[DATA RECORDS — start]

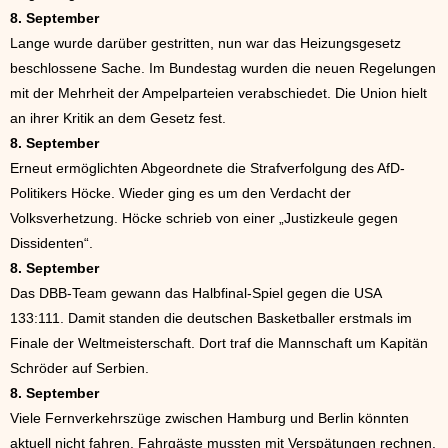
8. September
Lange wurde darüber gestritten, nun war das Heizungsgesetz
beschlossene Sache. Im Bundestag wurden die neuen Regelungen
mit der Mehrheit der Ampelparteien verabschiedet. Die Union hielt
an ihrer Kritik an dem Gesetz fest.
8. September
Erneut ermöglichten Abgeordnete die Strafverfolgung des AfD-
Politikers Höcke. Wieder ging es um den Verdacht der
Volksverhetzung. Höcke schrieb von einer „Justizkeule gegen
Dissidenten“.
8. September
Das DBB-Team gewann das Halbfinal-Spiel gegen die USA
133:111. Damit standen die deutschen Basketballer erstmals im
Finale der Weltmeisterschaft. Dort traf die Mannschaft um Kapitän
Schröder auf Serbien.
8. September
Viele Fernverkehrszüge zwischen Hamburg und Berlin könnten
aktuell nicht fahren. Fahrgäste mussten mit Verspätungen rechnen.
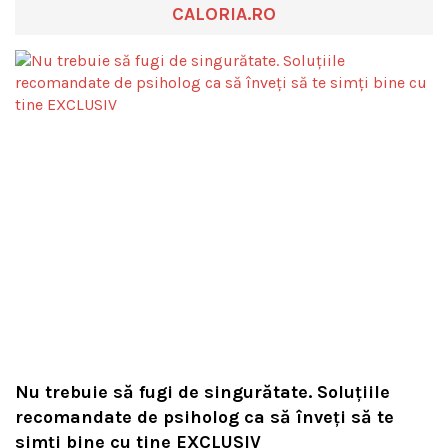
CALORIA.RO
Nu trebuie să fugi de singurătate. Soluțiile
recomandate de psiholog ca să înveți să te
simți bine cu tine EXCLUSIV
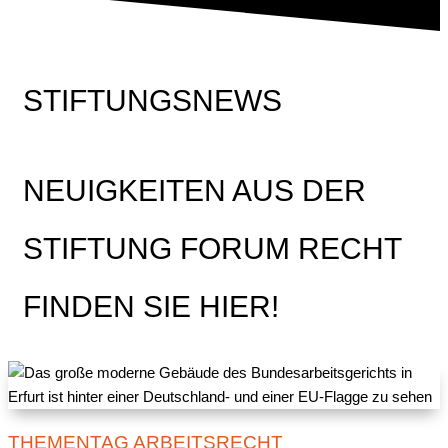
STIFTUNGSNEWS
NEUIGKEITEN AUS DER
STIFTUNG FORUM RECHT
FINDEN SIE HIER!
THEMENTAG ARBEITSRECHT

[DATA RECORDS — finish]
[DATA RECORDS — start]

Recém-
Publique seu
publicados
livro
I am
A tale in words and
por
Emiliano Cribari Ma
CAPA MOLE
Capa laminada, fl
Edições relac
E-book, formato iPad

[DATA RECORDS — finish]
[DATA RECORDS — start]

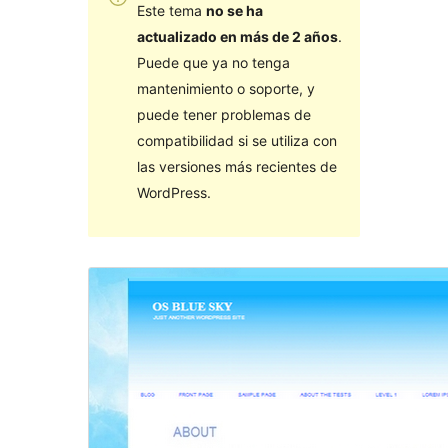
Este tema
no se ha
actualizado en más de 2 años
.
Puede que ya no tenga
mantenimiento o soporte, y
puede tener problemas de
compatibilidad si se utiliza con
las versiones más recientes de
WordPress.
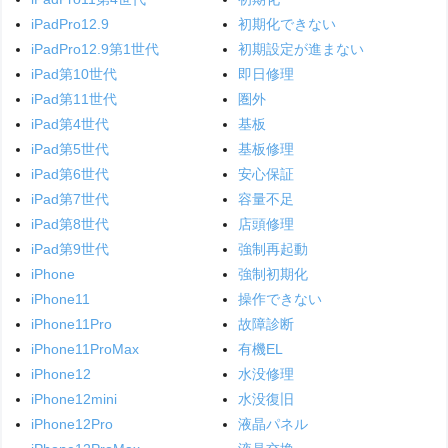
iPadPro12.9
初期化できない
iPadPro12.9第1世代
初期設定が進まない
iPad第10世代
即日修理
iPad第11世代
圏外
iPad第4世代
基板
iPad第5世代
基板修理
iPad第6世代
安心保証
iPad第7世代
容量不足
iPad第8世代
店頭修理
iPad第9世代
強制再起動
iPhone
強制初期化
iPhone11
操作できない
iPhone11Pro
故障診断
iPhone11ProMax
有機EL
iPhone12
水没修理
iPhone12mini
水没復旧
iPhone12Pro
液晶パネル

[DATA RECORDS — finish]

▶ WHAT IS EXPECTED
Only the lines above from the one containing "Das DBB-Team gewann" through the one containing "THEMENTAG ARBEITSRECHT" should be returned, verbatim and inclusive, with pictures excluded.

▶ WRITTEN ANSWER
Das DBB-Team gewann das Halbfinal-Spiel gegen die USA
133:111. Damit standen die deutschen Basketballer erstmals im
Finale der Weltmeisterschaft. Dort traf die Mannschaft um Kapitän
Schröder auf Serbien.
8. September
Viele Fernverkehrszüge zwischen Hamburg und Berlin könnten
aktuell nicht fahren. Fahrgäste mussten mit Verspätungen rechnen.
CALORIA.RO
Nu trebuie să fugi de singurătate. Soluțiile
recomandate de psiholog ca să înveți să te
simți bine cu tine EXCLUSIV
STIFTUNGSNEWS
NEUIGKEITEN AUS DER
STIFTUNG FORUM RECHT
FINDEN SIE HIER!
THEMENTAG ARBEITSRECHT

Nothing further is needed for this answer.